## TASK INSTRUCTIONS
Identify every line in the records below that contains the word "endpoints", and reproduce each one.

## DATASET RECORDS
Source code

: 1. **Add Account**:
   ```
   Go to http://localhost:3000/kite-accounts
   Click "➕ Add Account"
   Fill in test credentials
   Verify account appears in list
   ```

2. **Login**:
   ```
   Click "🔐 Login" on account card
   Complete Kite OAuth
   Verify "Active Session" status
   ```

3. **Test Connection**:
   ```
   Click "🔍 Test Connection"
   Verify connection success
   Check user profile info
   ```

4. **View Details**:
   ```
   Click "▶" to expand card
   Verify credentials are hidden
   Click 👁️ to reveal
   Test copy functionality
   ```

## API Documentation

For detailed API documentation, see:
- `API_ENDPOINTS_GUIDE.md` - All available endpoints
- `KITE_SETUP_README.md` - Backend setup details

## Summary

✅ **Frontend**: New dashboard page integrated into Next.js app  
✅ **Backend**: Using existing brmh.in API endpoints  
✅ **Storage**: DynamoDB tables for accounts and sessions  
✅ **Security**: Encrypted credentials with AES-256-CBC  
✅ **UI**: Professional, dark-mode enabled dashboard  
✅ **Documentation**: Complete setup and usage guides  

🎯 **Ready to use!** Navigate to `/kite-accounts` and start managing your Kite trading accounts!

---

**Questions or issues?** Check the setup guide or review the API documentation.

## FINISHED TASK
- `API_ENDPOINTS_GUIDE.md` - All available endpoints
✅ **Backend**: Using existing brmh.in API endpoints  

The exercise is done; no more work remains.